Attraverso un'analisi meticolosa dei dati sia off-chain che on-chain, la società di sicurezza ha identificato l'incredibile cifra di 4.888 vittime che complessivamente hanno subito perdite superiori a 5,9 milioni di dollari in criptovalute e NFT. Scoprire l'entità delle truffe è diventato possibile quando un sospetto membro di Inferno Drainer, chiamato "Mr. Inferno”, è emerso in un gruppo Telegram monitorato da Scam Sniffer.
Questa svolta ha portato alla scoperta di un sito web che promuove spudoratamente i servizi del truffatore.
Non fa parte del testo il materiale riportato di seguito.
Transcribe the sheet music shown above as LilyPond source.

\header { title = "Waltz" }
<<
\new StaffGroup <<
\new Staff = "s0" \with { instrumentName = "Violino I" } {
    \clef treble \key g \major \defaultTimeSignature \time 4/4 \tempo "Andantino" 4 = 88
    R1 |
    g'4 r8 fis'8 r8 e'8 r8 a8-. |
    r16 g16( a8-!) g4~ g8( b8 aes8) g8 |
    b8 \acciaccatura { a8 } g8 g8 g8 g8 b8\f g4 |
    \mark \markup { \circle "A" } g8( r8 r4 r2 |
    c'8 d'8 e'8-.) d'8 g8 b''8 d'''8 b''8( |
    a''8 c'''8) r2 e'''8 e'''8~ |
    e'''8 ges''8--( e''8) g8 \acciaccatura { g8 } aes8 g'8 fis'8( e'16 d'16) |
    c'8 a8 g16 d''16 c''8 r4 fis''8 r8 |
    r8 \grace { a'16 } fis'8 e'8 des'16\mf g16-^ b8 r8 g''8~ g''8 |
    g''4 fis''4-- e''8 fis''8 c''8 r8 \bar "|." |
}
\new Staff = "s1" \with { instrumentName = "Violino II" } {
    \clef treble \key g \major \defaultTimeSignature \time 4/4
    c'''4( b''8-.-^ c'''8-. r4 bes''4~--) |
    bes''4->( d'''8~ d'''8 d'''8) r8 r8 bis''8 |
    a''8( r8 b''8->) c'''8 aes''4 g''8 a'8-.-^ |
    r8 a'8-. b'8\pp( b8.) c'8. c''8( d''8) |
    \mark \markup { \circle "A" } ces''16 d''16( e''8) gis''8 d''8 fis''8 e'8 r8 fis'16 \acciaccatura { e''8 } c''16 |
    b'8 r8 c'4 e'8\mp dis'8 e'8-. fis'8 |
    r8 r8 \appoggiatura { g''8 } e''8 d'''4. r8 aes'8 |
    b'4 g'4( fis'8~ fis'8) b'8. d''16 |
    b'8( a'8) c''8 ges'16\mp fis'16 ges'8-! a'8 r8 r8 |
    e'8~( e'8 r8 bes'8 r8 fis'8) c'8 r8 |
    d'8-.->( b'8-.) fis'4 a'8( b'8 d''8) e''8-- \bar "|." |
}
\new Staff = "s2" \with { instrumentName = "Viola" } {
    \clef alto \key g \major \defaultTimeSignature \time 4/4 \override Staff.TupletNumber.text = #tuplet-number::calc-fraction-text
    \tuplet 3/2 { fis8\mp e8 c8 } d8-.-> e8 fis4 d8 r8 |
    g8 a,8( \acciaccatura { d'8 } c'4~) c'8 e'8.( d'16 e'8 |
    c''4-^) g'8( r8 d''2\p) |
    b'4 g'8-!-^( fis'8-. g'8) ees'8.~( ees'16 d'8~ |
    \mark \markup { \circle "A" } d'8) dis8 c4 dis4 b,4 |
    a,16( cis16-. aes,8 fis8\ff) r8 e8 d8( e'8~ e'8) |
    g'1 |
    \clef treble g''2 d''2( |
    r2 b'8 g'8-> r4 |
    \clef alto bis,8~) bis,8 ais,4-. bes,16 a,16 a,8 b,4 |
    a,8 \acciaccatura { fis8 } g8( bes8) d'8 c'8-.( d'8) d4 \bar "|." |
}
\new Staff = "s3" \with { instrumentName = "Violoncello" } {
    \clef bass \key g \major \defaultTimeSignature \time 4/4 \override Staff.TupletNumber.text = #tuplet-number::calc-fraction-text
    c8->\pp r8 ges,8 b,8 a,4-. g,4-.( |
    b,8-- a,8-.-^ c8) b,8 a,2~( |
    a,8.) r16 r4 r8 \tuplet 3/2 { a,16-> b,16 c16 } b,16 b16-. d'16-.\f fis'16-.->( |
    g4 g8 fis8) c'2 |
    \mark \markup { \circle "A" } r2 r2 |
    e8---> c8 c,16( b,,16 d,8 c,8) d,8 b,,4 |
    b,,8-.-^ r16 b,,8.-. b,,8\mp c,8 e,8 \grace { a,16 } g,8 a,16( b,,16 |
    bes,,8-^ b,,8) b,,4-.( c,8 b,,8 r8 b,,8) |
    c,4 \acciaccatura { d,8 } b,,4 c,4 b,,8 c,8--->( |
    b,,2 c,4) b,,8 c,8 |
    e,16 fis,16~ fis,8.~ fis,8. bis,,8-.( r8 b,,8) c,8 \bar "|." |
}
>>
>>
Scam Sniffer ha spiegato che la loro piattaforma, che fornisce la scansione di siti Web dannosi Web3, ha svolto un ruolo fondamentale nel collegare insieme le attività del truffatore.
Il modus operandi di Inferno Drainer prevede la creazione di siti Web fraudolenti utilizzando i relativi software dannosi, che possono essere acquisiti dietro compenso che varia dal 20% al 30% dei beni rubati. Solo a partire dal 27 marzo, si dice che Inferno Drainer abbia generato l'incredibile cifra di 689 siti web di phishing, con una potenziale attività precedente a questo periodo.
Scam Sniffer ha etichettato l'operazione come un prodotto "malware-as-a-service", offrendo sia il software che l'hosting di siti dannosi addebitando una percentuale basata sul valore delle risorse rubate. Una sfortunata vittima è caduta preda della truffa di Inferno Drainer, perdendo beni per un valore di quasi 400.000 dollari e ha persino tentato di negoziare con il truffatore, offrendogli una riduzione del 50% sulla merce rubata.
Questa recente rivelazione segue la scoperta di un'entità simile "Scam as a Service" nota come Venom Drainer, che, secondo Scam Sniffer, ha prosciugato un'enorme cifra di 27 milioni di dollari da 15.000 vittime. Tra gli obiettivi di alto profilo c'erano famosi marchi di criptovalute come Pepe, Collab.Land, zkSync, MetaMask e Nakamigos. In totale, sono stati sfruttati circa 220 marchi per ingannare gli utenti ignari.
Anche se il mercato delle criptovalute ha sopportato una buona dose di condizioni ribassiste, le truffe persistono. Uno studio di Crystal Blockchain ha rivelato che nel 2022 si sono verificati 120 episodi distinti di frode crittografica, da record, segnando un aumento del 28% rispetto all’anno precedente. Tuttavia, il valore totale perso nel 2022 è stato meno della metà di quello del 2021, poiché il mercato ribassista ha avuto il suo prezzo.
In particolare, lo studio ha evidenziato che le violazioni della finanza decentralizzata (DeFi) sono ormai diventate la forma più diffusa di attacchi crittografici. Con l’evolversi del settore delle criptovalute, diventa fondamentale per gli investitori e gli utenti rimanere vigili e prestare attenzione quando interagiscono con piattaforme o servizi sconosciuti.
Inferno Drainer e le sue controparti dannose ci ricordano chiaramente che, nel mondo delle criptovalute, la sicurezza dovrebbe sempre essere una priorità assoluta. Rimani informato, stai attento e proteggi le tue risorse digitali dalle fiamme dell'inganno.
Il post Introducing Inferno Drainer: The Latest Crypto Scam Infliggere Havoc è apparso per la prima volta su BitcoinWorld.